У него нет денег на любовницу,
да и желания давно уже нет,
поэтому поэзия – его единственная отдушина.
Разумеется, творения его безнадежны.
Дальше сайта Стихи.Ру их никто не пустит.
В общем, я немного расстроился
и даже пожаловался своим голосам.
Голос справа сказал: кем ты себя возомнил,
чтобы видеть разницу?
Одна душа = одной душе.
Ты уловил целую душу – и тебе мало?
Голос слева сказал: по большому счету,
им обоим нет до тебя никакого дела.
Дырка в зубе, цена на сушеные фиги
и даже голубь, танцующий на подоконнике,
их обоих волнуют гораздо больше.
По техническим причинам
Переносится вечер поэта такого-то
без особой причины, без явного повода,
ну а я-то как раз собирался прийти –
посидеть, пообщаться, свалить к десяти.
Две недели проходит – опять переносится.
Неуверенно держит очки переносица.
Может, что-то стряслось? Может, надо помочь?

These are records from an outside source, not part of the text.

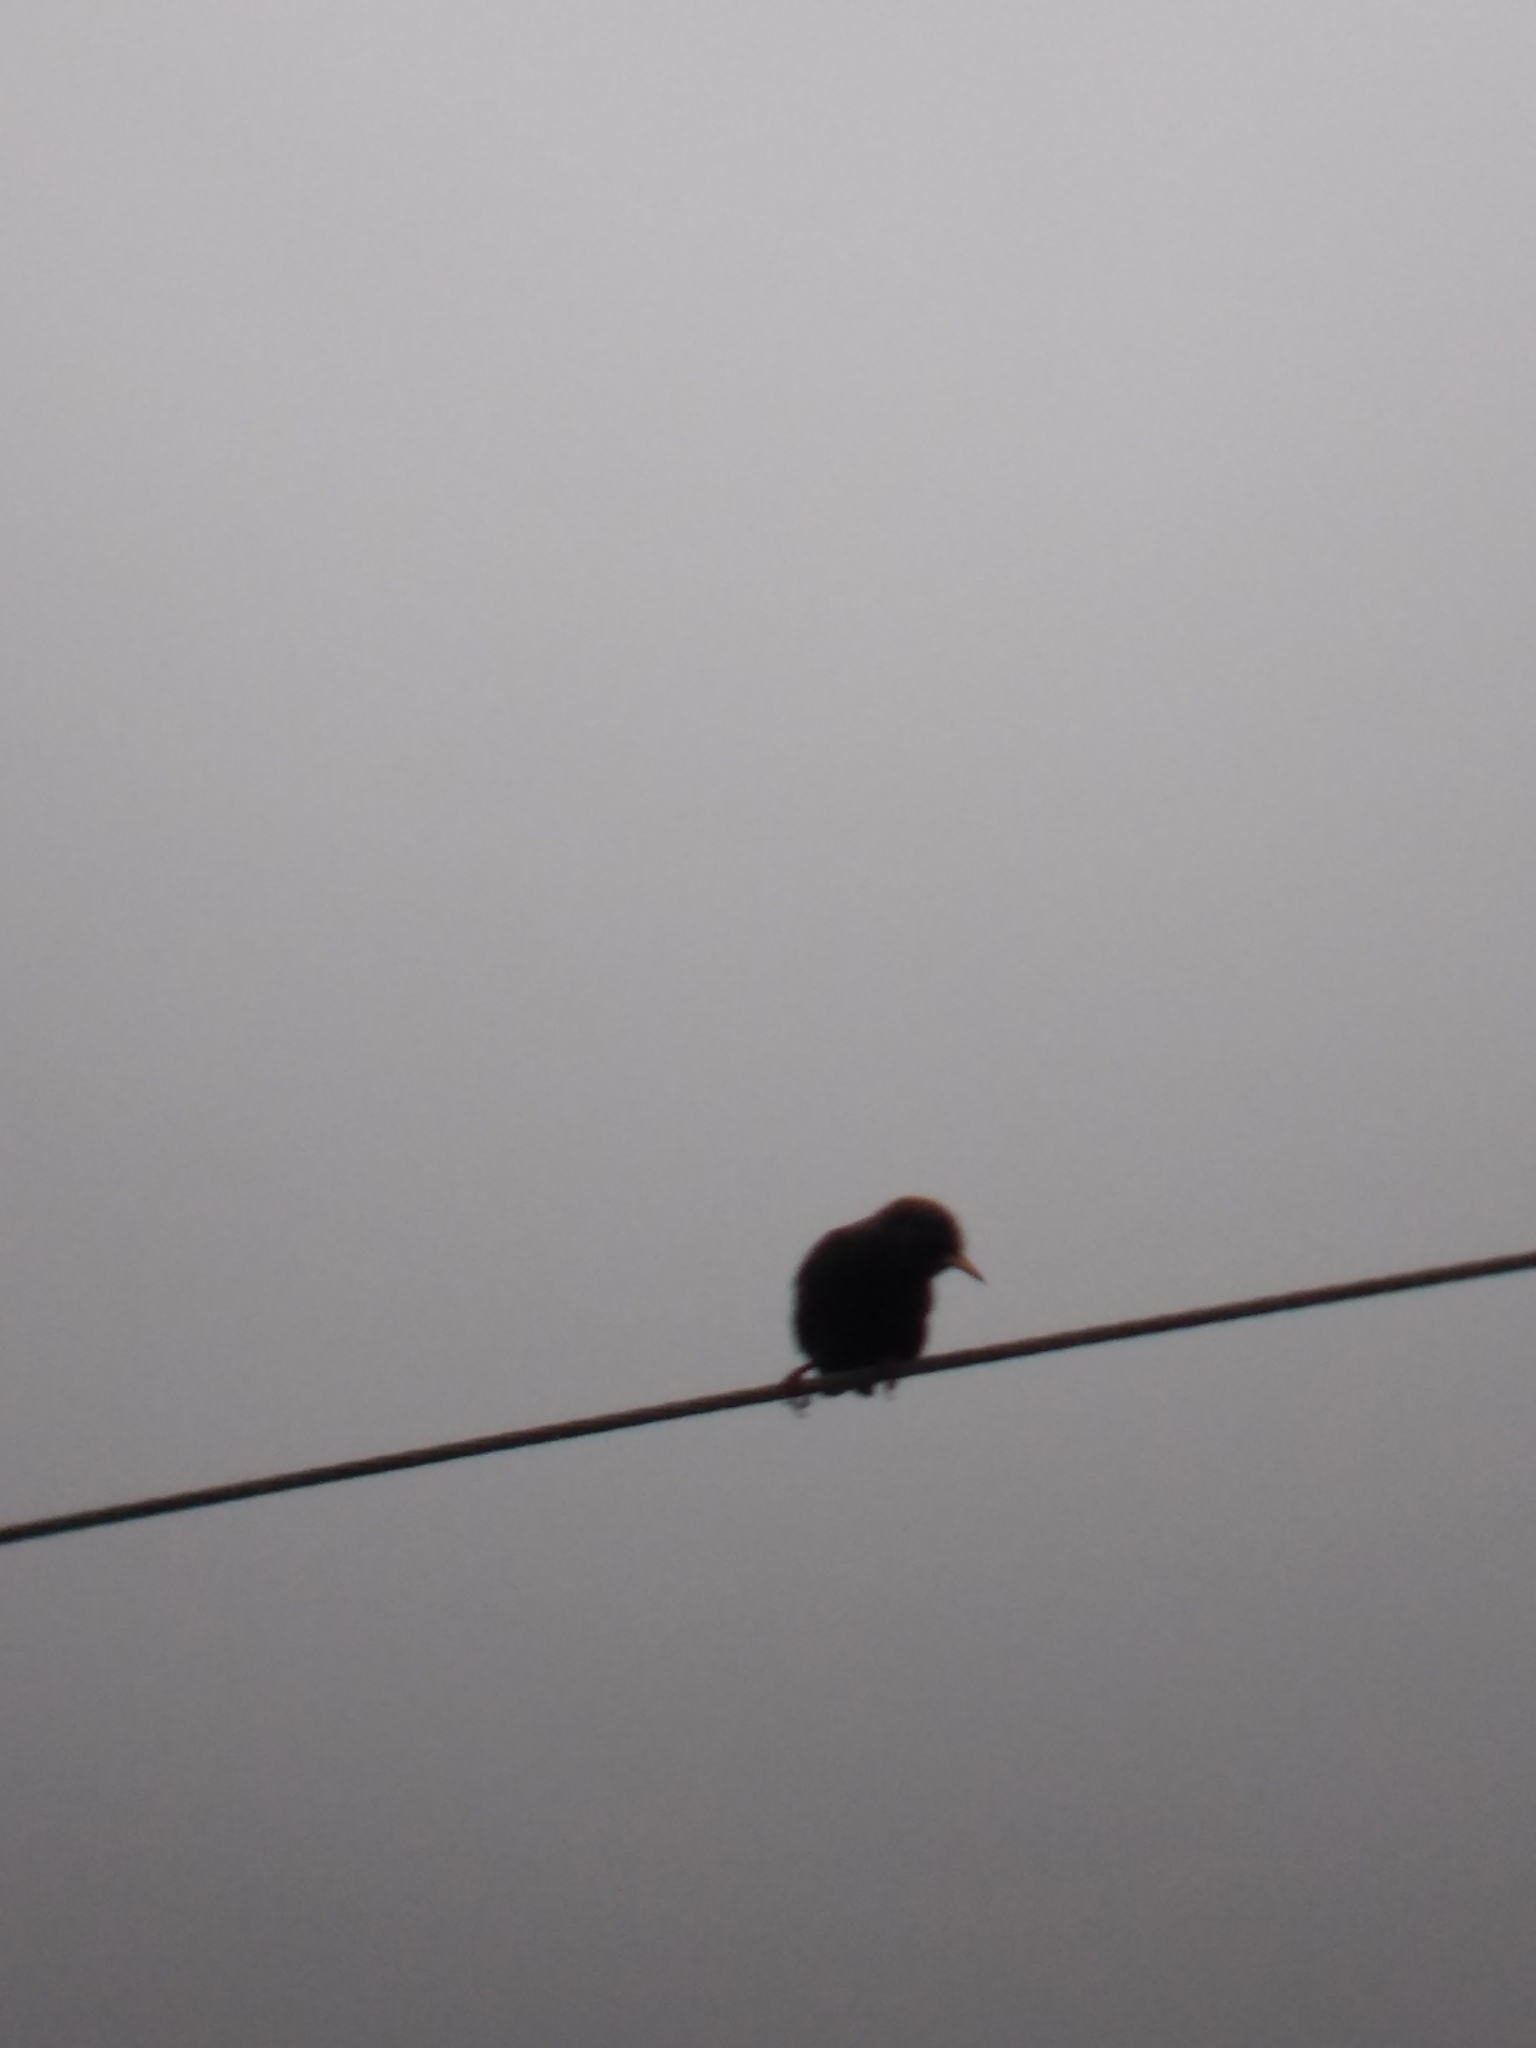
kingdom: Animalia
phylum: Chordata
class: Aves
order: Passeriformes
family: Sturnidae
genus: Sturnus
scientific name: Sturnus vulgaris
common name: Common starling
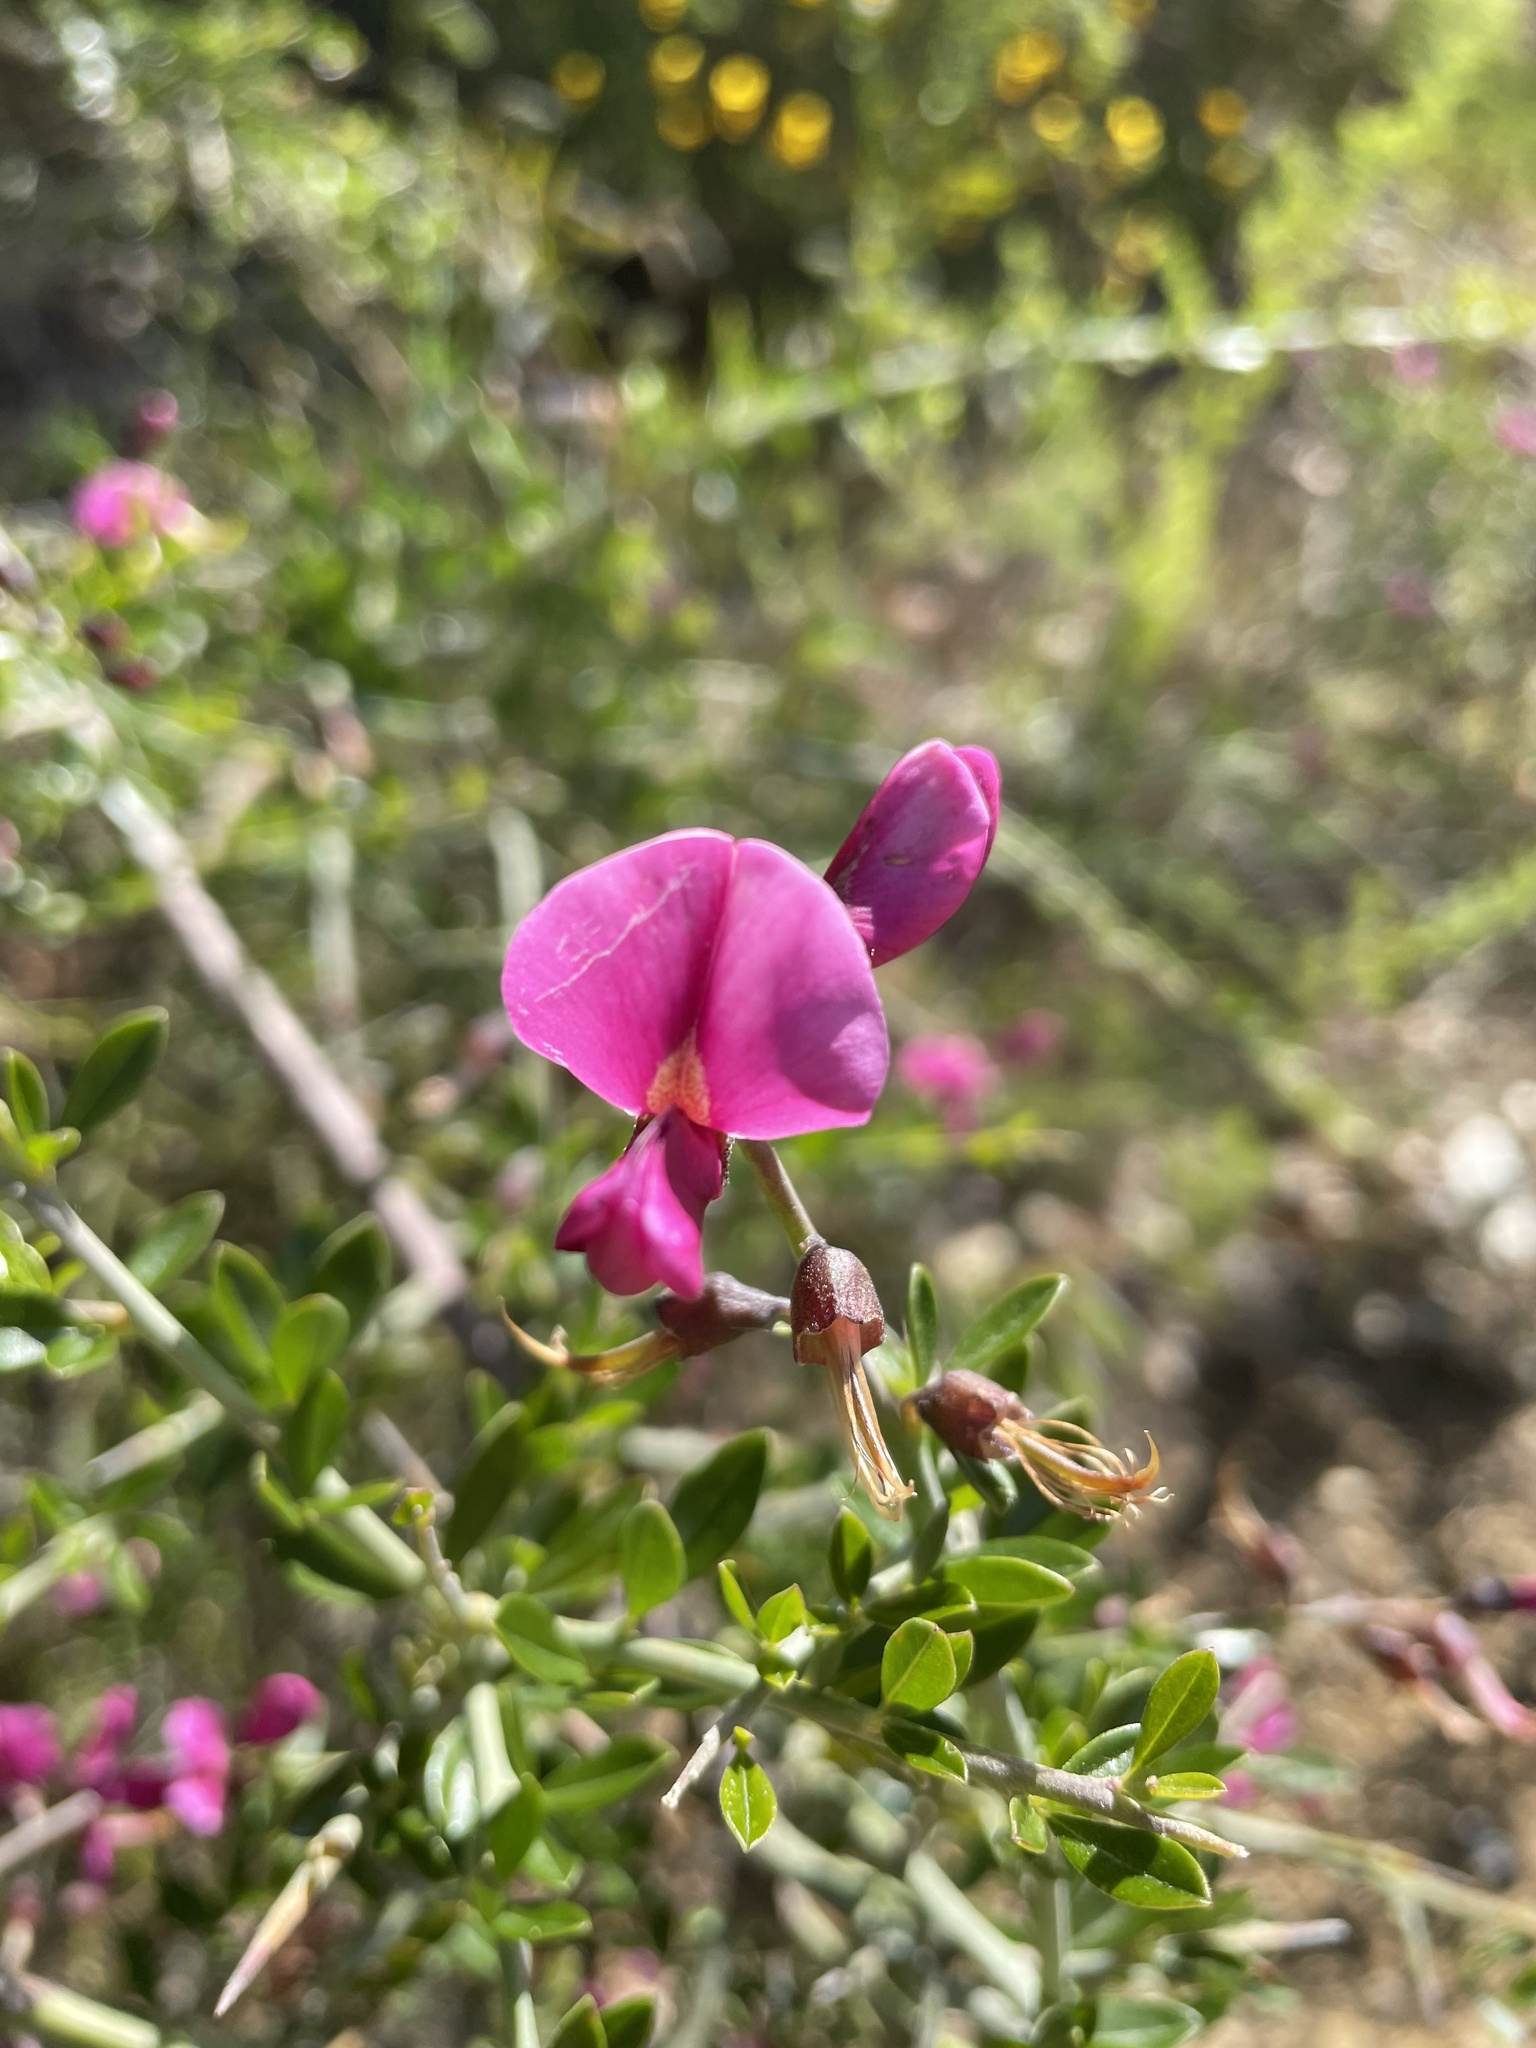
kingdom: Plantae
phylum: Tracheophyta
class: Magnoliopsida
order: Fabales
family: Fabaceae
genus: Pickeringia
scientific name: Pickeringia montana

Но порывы смиряет московская ночь.
Переносится снова, и снова, и снова
распиаренный вечер поэта такого.
Неужели не слышать уж нам никогда
эти строки, душистые, как резеда?
Просмоленного голоса фиоритуры,
отголоски судьбы и обломки культуры,
эти рифмы, что некогда шли на ура,
вдохновив нас на первые пробы пера?
А представьте – однажды возьмет и объявится,
будет в правой сигара, а в левой красавица,
и четырнадцать верных, лениво пришед,
позабудут о том, что пришли на фуршет.